THE PROBLEM ▸ Give back exactly the stretch of data below from the line holding "nose: (520, 152)" through the line holding "left elbow: (440, 276)", both ends included, and leave the remaining lines out.

DATA LISTING ▸
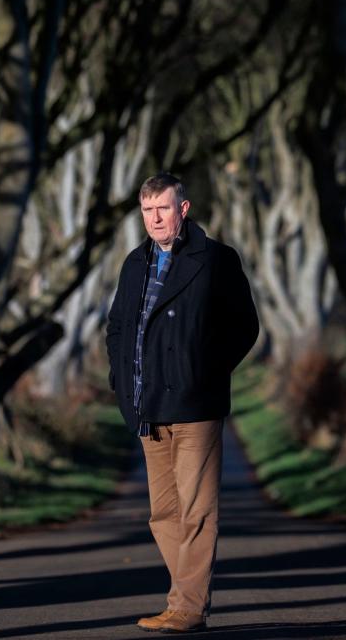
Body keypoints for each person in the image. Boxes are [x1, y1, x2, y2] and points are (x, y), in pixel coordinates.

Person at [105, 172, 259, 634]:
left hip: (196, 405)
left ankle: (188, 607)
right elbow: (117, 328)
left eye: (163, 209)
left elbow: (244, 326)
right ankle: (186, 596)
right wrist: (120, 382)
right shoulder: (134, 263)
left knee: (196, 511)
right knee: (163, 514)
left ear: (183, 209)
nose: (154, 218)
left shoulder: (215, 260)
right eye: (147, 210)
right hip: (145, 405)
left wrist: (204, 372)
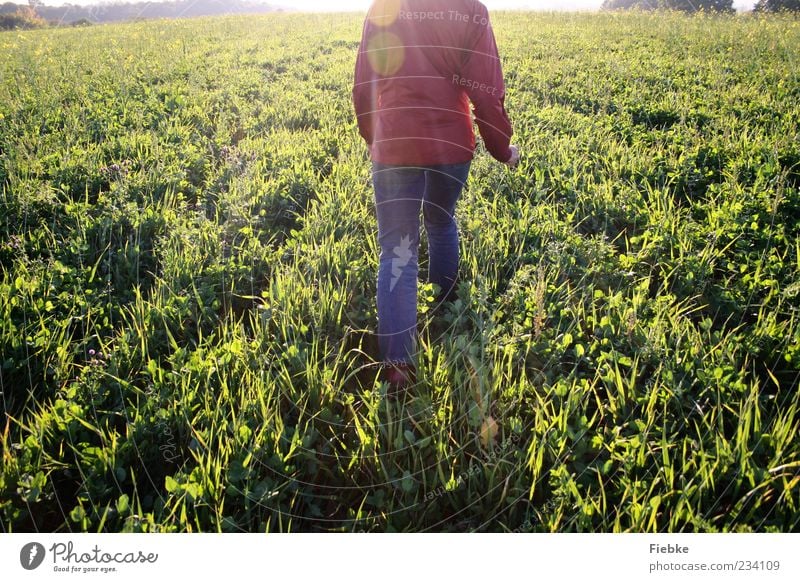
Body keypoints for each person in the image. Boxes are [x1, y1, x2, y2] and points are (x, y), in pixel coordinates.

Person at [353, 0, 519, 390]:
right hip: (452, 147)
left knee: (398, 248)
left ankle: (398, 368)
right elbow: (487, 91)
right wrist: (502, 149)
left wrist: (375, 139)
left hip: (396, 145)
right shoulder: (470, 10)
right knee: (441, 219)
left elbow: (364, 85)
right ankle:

* * *

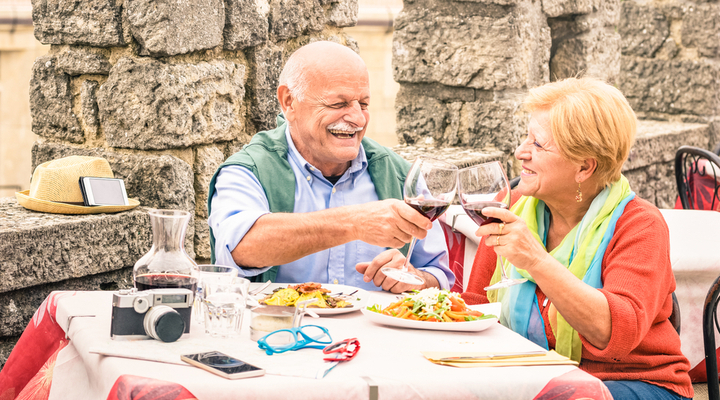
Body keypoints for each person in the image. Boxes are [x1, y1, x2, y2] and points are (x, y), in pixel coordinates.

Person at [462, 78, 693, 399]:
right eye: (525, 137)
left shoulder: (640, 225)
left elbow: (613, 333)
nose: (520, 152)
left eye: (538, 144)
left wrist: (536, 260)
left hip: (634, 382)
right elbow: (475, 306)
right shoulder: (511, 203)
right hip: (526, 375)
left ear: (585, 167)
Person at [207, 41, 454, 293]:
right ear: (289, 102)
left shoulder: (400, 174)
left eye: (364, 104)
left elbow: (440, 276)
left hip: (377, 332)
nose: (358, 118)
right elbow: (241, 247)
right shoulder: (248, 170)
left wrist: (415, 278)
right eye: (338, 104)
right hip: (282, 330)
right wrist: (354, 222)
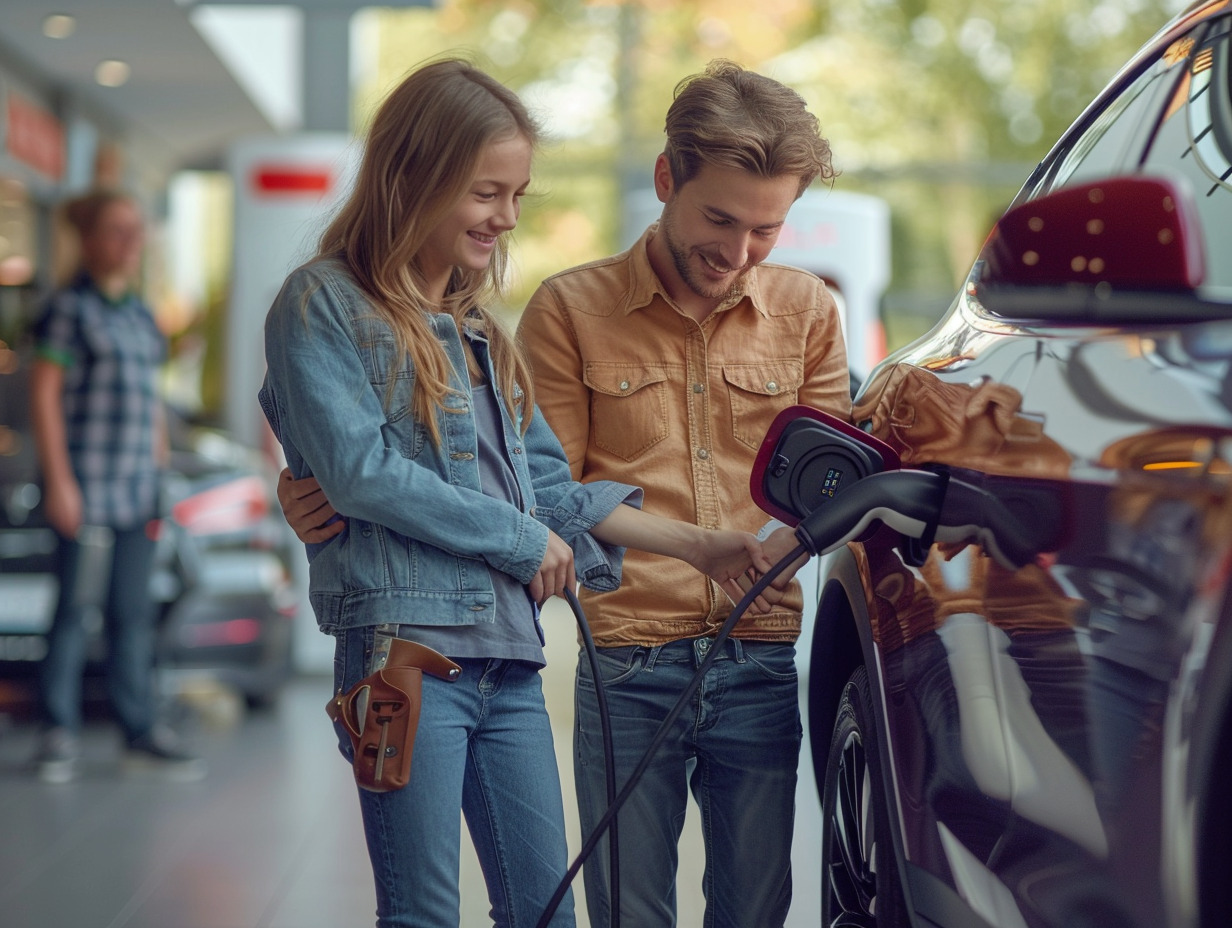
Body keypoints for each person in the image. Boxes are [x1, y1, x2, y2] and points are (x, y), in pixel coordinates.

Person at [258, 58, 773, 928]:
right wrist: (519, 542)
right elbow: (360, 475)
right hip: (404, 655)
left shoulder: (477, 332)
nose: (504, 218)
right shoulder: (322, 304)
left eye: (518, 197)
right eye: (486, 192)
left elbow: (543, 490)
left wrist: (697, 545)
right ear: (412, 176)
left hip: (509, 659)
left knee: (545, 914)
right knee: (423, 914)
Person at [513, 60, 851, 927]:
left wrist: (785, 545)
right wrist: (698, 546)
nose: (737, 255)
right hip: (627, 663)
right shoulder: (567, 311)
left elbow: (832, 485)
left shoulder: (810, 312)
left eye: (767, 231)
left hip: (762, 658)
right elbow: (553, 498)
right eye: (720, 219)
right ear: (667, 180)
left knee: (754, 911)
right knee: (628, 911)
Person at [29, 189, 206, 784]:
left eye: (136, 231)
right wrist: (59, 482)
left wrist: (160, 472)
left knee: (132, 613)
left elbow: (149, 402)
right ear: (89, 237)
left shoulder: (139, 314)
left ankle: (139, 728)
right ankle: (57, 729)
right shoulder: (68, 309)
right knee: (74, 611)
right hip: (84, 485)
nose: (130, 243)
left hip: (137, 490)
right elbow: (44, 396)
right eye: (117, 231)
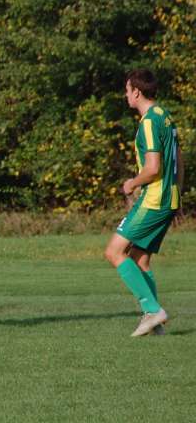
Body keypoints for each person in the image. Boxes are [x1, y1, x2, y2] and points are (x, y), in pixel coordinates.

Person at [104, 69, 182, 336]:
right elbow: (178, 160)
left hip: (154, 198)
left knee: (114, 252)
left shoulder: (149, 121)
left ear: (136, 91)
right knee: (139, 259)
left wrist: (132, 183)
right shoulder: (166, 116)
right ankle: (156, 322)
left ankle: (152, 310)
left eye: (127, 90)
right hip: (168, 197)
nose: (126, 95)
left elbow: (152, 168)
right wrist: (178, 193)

---

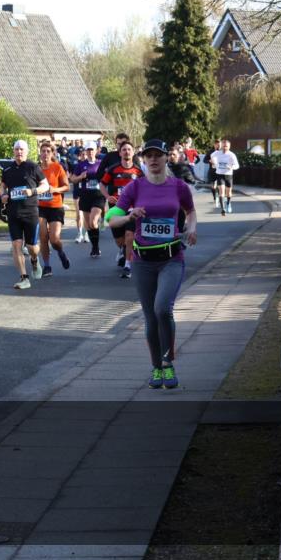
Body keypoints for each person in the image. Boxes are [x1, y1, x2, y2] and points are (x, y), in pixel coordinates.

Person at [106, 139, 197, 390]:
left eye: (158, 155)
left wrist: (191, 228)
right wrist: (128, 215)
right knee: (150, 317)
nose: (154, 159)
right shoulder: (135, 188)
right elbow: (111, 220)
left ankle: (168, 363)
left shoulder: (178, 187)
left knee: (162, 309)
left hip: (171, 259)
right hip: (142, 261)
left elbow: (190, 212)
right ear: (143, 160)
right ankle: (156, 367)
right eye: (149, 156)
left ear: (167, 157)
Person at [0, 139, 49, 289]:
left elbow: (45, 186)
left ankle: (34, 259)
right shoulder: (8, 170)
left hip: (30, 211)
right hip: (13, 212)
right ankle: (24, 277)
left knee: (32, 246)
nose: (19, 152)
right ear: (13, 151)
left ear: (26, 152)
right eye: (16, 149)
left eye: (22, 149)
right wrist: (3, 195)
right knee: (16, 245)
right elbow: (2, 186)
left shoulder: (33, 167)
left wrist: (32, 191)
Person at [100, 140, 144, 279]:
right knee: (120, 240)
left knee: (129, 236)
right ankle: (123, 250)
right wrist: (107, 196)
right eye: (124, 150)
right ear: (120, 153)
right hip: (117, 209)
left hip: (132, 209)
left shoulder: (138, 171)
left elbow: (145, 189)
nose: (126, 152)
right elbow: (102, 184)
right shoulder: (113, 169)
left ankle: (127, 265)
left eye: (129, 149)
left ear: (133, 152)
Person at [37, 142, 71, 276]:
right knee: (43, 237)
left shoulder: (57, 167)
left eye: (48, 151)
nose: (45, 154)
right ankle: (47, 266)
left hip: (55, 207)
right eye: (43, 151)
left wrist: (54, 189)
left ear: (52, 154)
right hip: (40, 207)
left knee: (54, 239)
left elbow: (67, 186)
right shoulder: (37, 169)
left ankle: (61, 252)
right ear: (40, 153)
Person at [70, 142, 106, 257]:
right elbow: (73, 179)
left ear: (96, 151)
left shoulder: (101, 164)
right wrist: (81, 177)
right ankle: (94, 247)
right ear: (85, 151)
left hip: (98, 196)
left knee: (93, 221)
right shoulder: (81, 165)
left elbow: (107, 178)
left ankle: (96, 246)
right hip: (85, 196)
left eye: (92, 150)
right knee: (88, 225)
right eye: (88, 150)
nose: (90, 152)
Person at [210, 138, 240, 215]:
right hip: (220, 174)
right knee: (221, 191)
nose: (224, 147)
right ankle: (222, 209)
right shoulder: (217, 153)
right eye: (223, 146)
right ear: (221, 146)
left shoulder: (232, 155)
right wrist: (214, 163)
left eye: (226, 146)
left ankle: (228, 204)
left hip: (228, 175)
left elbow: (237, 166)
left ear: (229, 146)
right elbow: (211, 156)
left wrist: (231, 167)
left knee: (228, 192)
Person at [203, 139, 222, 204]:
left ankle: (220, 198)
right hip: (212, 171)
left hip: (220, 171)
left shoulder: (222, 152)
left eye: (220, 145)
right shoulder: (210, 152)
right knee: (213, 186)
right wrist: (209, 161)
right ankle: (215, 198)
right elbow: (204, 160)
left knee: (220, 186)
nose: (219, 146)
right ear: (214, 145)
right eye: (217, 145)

EXERCISE RESULT ▸
nose: (520, 152)
left eye: (538, 144)
left wrist: (536, 260)
left hip: (634, 382)
right elbow: (475, 306)
right shoulder: (511, 203)
right hip: (526, 375)
left ear: (585, 167)
Person at [207, 41, 454, 293]:
right ear: (289, 102)
left shoulder: (400, 174)
left eye: (364, 104)
left elbow: (440, 276)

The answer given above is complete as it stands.